------ RECORDS FOR PROCESSING

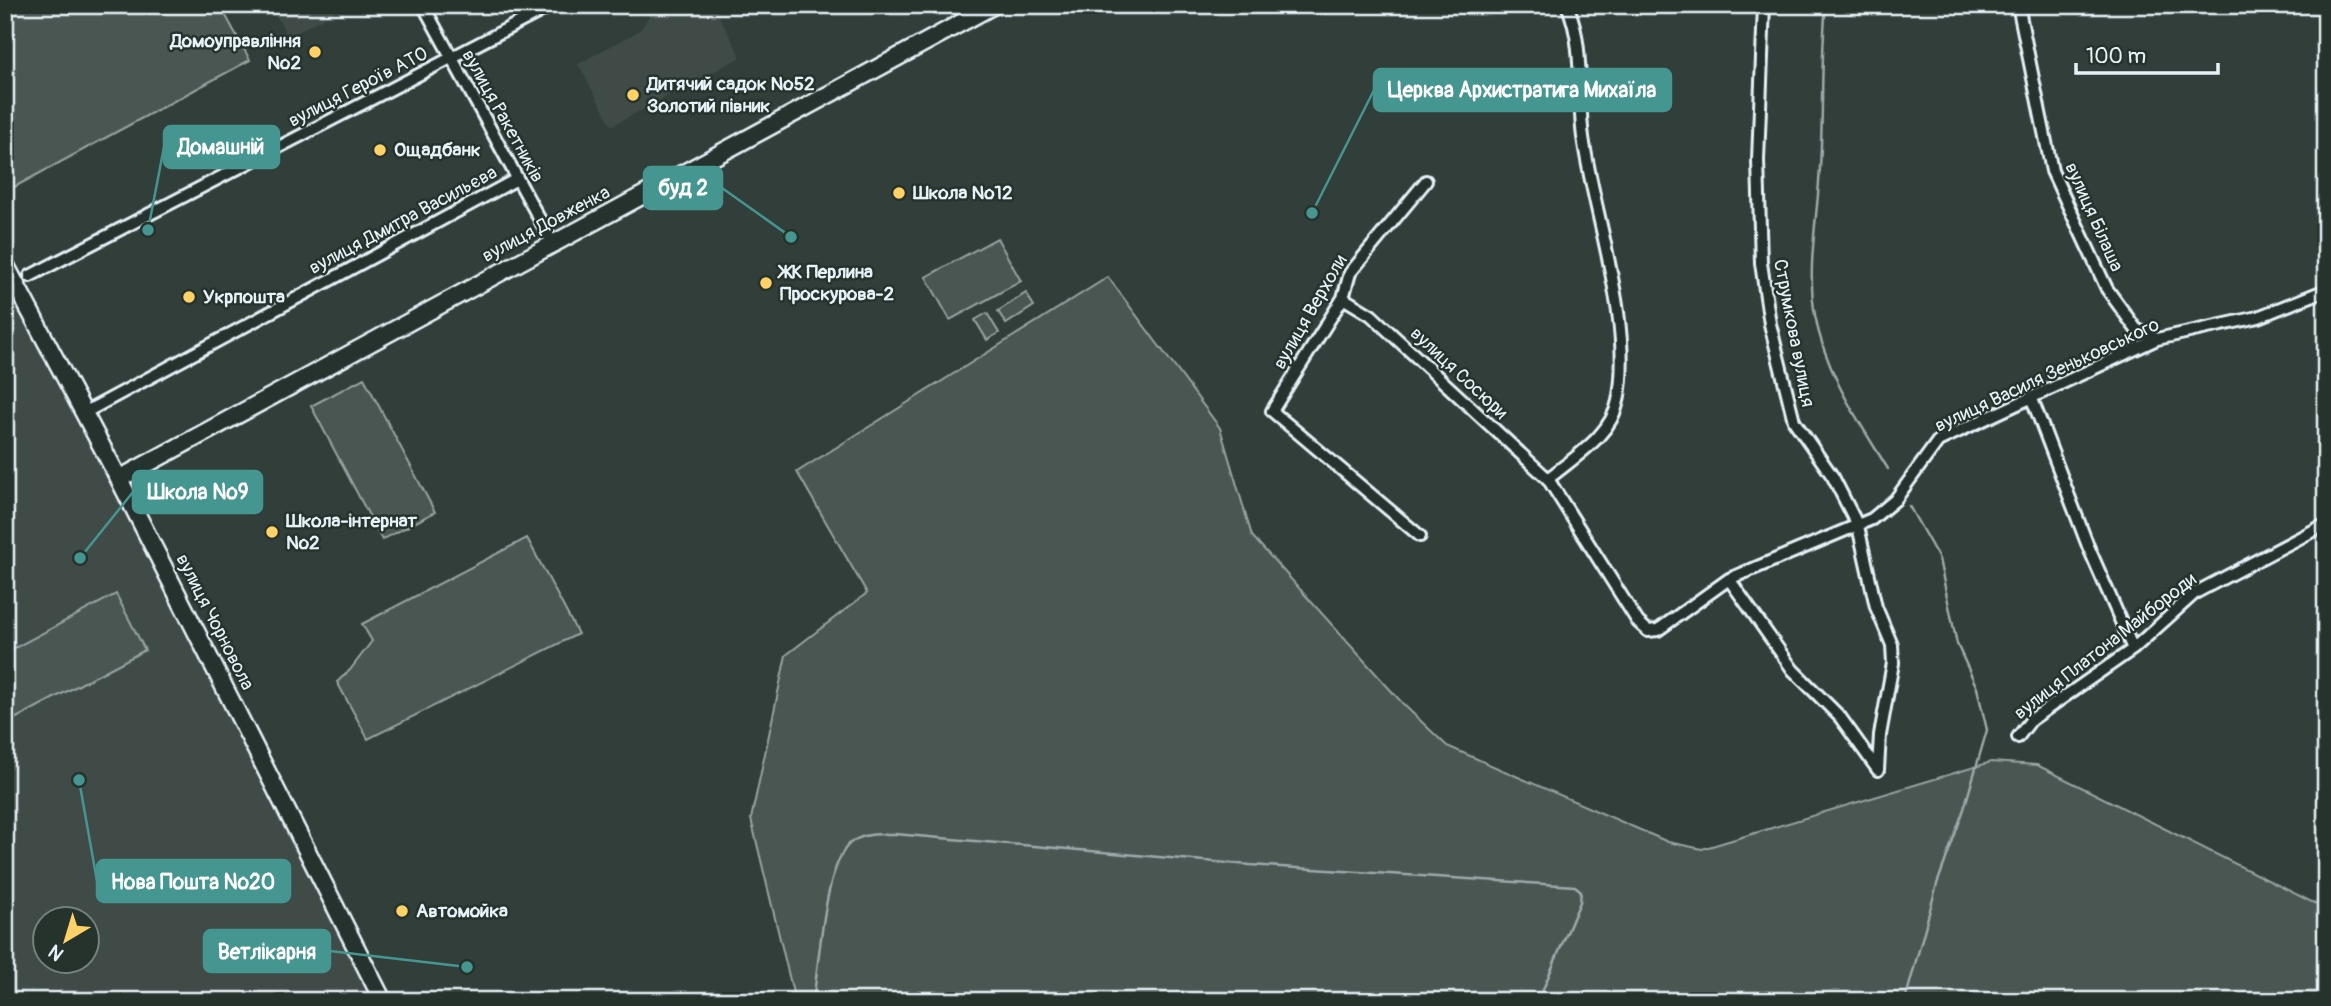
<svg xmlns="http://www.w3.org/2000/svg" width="2331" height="1006" font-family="Pangolin,sans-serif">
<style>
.built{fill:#3f4b46;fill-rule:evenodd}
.green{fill:#495651;stroke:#98a4a4;stroke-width:2}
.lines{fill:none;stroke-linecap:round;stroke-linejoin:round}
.stream{stroke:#9ea9ab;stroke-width:2.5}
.street-casing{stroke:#e8f1f8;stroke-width:16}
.secondary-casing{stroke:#e8f1f8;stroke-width:21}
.street{stroke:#26332d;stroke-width:10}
.secondary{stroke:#26332d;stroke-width:16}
.poi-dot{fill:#ffd166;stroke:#26332d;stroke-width:2.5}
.labels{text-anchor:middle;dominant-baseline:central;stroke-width:5;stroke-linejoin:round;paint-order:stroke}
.poi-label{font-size:19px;font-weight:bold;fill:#e8f1f8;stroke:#26332d;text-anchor:start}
.street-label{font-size:19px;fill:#e8f1f8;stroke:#26332d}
.leader{fill:none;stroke:#459590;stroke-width:2.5}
.callout-dot{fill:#459590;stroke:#26332d;stroke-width:2.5}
.callout{fill:#459590;stroke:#459590;stroke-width:2.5}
.callout-label{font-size:21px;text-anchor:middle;font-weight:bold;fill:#fff}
</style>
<rect width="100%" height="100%" fill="#323e39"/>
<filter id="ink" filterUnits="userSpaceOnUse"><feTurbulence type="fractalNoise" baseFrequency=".0143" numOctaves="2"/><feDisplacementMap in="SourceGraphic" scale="14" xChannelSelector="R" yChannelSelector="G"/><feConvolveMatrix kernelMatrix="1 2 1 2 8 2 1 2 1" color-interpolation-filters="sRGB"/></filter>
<g filter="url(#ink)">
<path class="built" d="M 270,5 L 347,5 L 288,37 Z
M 656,5 L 713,5 L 741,57 L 612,126 L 578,64 L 640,30 Z
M 14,288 L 378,1001 L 5,1001 L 5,290 ZM 46,918 L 88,918 L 88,960 L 46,960 Z"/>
<path class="green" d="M 5,5 L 220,5 L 250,60 L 5,192 Z
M 997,238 L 1021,281 L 950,320 L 926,277 Z
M 1108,277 L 1220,428 L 1252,536 L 1405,706 L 1447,746 L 1668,842 L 1702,849 L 1991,762 L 2037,765 L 2326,909 L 2326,1001 L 795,1001 L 751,819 L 786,655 L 867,593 L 797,472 Z
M 1026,293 L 1034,306 L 1006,324 L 998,311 Z
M 987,313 L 999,333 L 987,340 L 975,320 Z
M 364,378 L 435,512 L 382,540 L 311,406 Z
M 527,538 L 578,634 L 368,739 L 337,682 L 350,670 L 372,641 L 362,624 Z
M 116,594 L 145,650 L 5,724 L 5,653 Z"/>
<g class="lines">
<path class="stream" d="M 1826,5 C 1820,64 1824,123 1819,182 C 1816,227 1807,270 1815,315 C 1825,372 1858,420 1888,469
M 813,1001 C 819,966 824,859 853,841 C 866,833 881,834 895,834 L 1250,865 L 1575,886 L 1581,891 L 1580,902 L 1538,1001
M 1905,1001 L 1937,884 L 1964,809 L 1987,730 L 1977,688 L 1957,644 L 1939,559 L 1909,506"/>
<defs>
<path id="street" d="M 423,5 L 553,244
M 1567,5 C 1585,46 1577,94 1583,137 C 1594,216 1634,324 1618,401 C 1611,436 1574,457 1548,479 L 1638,622 L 1648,631 L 1658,630 L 1729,579 L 1872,519 L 1895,500 L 1938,441 L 2157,339 L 2258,317 L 2326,290
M 1764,5 L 1758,160 L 1761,263 L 1770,324 L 1794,421 L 1833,477 L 1858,526 L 1876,607 L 1892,645 L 1893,663 L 1880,735 L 1878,770
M 2018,5 L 2052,171 L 2107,289 L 2136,329 L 2157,339
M 30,276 L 553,5
M 1343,298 L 1371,315 L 1548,479
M 2032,399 L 2088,546 L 2133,649
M 84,413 L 517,179
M 1420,536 L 1272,411 L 1343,298 L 1350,273 L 1426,181
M 1729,579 L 1793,670 L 1840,717 L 1878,770
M 2018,737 L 2031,720 L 2133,649 L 2195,593 L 2326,524"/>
<path id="secondary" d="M 5,264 L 119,479 L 383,1001
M 119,479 L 994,5"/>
</defs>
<use href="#street" class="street-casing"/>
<use href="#secondary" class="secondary-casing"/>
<use href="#street" class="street"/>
<use href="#secondary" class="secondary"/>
</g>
</g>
<g class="poi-dot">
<circle cx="315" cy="52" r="7"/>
<circle cx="633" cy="95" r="7"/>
<circle cx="380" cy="150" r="7"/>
<circle cx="899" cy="193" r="7"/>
<circle cx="766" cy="283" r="7"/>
<circle cx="189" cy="297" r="7"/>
<circle cx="272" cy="532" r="7"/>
<circle cx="402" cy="911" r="7"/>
</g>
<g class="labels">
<g class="poi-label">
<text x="301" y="41" text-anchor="end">Домоуправління<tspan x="301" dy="22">№2</tspan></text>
<text x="647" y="84">Дитячий садок №52<tspan x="647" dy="22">Золотий півник</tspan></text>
<text x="394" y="150">Ощадбанк</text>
<text x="913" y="193">Школа №12</text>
<text x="780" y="272">ЖК Перлина<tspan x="780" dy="22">Проскурова-2</tspan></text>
<text x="203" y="297">Укрпошта</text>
<text x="286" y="521">Школа-інтернат<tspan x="286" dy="22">№2</tspan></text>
<text x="416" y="911">Автомойка</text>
</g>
<g class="street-label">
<text transform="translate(358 87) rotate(-27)">вулиця Героїв АТО</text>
<text transform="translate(503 116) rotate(61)">вулиця Ракетників</text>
<text transform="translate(2094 217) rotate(66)">вулиця Білаша</text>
<text transform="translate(403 220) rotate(-28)">вулиця Дмитра Васильєва</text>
<text transform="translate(546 224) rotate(-28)">вулиця Довженка</text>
<text transform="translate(1310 312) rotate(-60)">вулиця Верхоли</text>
<text transform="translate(1794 333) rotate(79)">Струмкова вулиця</text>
<text transform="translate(1459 373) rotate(43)">вулиця Сосюри</text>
<text transform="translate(2047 375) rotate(-25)">вулиця Василя Зеньковського</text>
<text transform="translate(215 622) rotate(63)">вулиця Чорновола</text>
<text transform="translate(2105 646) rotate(-38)">вулиця Платона Майбороди</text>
</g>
</g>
<path class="leader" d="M1312 213L1374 90M148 230L164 147M791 237L722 188M80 558L133 492M79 780L97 881M467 967L330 951"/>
<g class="callout-dot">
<circle cx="1312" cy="213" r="7"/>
<circle cx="148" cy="230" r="7"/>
<circle cx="791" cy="237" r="7"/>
<circle cx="80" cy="558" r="7"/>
<circle cx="79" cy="780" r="7"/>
<circle cx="467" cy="967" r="7"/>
</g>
<g class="callout">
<rect x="1374" y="69" width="297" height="42" rx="7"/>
<rect x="164" y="126" width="115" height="42" rx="7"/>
<rect x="644" y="167" width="78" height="42" rx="7"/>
<rect x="133" y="471" width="129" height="42" rx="7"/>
<rect x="97" y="860" width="193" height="42" rx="7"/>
<rect x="204" y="930" width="126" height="42" rx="7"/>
</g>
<g class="callout-label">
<text x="1522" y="97">Церква Архистратига Михаїла</text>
<text x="221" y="154">Домашній</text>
<text x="683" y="195">буд 2</text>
<text x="198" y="499">Школа №9</text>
<text x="193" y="889">Нова Пошта №20</text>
<text x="267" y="959">Ветлікарня</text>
</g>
<rect width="2331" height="1006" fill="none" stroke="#26332d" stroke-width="28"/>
<rect x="14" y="14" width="2303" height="978" fill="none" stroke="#e8f1f8" stroke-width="2.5" filter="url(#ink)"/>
<g transform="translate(66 940) rotate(218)"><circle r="33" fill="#26332d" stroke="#747f7e" stroke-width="2"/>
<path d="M0-5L12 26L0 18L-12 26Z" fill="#ffd166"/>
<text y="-10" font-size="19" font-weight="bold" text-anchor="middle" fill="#e8f1f8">N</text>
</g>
<path d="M2076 63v10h142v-10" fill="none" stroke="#e8f1f8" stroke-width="3.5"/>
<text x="2086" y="63" font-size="21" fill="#e8f1f8" stroke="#26332d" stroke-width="5" paint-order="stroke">100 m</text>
</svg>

------------

Across the data, count every line where the string "linejoin" turns up, then write only that count.

2